## Directions
How many lines within the records include the word "Boat"? Only that number should be given.

++++ Records to process ++++

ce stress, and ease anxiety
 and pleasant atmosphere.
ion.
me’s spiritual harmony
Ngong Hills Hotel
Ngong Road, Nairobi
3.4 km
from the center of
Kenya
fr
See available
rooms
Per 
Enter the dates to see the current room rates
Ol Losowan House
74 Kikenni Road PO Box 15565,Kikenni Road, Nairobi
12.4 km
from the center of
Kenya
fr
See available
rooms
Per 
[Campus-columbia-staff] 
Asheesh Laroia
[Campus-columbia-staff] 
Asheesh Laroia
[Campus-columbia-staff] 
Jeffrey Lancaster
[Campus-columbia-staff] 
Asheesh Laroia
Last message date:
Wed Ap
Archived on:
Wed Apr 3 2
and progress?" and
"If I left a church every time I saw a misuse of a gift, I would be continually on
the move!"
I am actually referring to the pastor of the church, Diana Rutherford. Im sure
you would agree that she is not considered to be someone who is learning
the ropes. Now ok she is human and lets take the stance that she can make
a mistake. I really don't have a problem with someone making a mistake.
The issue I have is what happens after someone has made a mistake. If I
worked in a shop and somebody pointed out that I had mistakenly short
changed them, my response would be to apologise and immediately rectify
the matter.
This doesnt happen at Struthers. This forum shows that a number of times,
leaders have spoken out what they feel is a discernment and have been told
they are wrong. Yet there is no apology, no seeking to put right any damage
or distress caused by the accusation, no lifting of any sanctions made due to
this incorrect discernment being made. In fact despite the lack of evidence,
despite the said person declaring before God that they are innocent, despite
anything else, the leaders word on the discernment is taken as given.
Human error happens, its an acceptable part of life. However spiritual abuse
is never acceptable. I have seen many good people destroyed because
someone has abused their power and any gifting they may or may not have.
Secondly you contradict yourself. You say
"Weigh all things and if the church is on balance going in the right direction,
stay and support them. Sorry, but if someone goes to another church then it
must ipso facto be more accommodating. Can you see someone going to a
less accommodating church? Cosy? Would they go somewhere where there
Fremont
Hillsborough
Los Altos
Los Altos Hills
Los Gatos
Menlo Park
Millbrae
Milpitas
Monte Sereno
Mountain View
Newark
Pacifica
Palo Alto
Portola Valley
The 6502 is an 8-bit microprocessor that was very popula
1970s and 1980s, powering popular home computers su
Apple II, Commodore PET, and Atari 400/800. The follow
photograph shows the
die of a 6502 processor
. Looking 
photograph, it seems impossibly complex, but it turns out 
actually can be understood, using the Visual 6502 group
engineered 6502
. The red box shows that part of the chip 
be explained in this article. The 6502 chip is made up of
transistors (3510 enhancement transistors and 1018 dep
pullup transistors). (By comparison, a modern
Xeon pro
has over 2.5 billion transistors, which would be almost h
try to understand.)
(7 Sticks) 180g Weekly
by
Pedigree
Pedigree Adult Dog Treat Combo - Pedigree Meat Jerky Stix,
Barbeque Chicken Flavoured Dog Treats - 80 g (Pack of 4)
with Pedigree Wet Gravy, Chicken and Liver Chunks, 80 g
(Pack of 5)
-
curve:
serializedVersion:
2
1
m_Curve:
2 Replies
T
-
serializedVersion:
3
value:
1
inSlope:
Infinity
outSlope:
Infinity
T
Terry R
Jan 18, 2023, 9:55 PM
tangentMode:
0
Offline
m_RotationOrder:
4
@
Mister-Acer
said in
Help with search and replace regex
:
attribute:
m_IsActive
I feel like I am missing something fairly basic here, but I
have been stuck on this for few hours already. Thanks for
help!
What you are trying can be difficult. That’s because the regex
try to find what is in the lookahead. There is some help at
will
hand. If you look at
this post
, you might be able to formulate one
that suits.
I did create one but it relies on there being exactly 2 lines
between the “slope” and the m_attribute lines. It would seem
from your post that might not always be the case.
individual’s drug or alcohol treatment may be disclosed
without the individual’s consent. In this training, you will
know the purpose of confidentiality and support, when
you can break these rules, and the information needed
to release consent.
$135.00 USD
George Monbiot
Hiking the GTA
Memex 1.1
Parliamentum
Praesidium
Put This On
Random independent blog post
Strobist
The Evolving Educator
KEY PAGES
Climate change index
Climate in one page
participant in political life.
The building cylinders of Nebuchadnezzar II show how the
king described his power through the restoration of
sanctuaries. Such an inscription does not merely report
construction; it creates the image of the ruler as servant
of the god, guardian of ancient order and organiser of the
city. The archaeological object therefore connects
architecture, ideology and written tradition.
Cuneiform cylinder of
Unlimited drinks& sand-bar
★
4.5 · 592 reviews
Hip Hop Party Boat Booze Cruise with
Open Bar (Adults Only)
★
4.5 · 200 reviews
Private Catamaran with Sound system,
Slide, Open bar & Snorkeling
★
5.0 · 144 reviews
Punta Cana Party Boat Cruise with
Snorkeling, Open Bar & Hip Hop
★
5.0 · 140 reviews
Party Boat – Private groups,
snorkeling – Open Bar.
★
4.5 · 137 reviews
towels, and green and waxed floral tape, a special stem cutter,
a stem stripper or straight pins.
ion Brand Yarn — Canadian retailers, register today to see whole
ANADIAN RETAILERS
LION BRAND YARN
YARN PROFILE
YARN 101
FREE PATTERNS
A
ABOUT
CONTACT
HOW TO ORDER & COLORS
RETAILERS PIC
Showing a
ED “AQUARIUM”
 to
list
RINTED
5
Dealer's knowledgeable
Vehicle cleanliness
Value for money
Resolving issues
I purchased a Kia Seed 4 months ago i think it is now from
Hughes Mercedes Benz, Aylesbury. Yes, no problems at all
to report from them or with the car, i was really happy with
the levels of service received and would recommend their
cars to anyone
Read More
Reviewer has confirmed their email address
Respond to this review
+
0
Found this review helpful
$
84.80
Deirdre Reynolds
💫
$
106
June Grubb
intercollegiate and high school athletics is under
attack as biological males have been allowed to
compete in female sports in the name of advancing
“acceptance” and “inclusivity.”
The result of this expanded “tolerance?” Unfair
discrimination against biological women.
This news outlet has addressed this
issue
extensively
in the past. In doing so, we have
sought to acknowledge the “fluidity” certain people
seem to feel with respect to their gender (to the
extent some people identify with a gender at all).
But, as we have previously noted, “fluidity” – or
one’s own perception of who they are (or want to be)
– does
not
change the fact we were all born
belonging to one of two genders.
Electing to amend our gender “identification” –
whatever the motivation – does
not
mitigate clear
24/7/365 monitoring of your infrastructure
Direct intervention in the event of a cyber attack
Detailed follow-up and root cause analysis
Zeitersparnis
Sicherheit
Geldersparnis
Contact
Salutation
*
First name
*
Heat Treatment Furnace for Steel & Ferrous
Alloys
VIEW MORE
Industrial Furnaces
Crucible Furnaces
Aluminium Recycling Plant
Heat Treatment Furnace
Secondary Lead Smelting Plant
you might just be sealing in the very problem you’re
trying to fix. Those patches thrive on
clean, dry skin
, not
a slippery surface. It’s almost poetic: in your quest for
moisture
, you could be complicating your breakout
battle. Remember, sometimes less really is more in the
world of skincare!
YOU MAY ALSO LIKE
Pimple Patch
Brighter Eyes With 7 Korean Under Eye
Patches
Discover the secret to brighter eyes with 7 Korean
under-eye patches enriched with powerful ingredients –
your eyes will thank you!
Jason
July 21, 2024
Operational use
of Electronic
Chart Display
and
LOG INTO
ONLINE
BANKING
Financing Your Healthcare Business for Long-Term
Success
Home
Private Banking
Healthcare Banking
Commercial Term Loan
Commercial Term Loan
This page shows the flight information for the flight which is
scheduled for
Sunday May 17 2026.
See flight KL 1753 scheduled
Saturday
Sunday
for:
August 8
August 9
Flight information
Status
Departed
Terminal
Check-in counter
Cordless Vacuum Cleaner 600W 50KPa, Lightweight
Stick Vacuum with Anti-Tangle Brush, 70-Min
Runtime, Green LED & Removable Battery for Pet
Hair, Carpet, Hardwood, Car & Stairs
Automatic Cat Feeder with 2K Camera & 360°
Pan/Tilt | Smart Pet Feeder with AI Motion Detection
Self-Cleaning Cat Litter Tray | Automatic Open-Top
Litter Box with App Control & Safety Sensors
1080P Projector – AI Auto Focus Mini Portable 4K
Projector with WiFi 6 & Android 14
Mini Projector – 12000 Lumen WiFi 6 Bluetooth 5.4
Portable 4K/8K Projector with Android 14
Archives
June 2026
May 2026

++++

## Answer space
3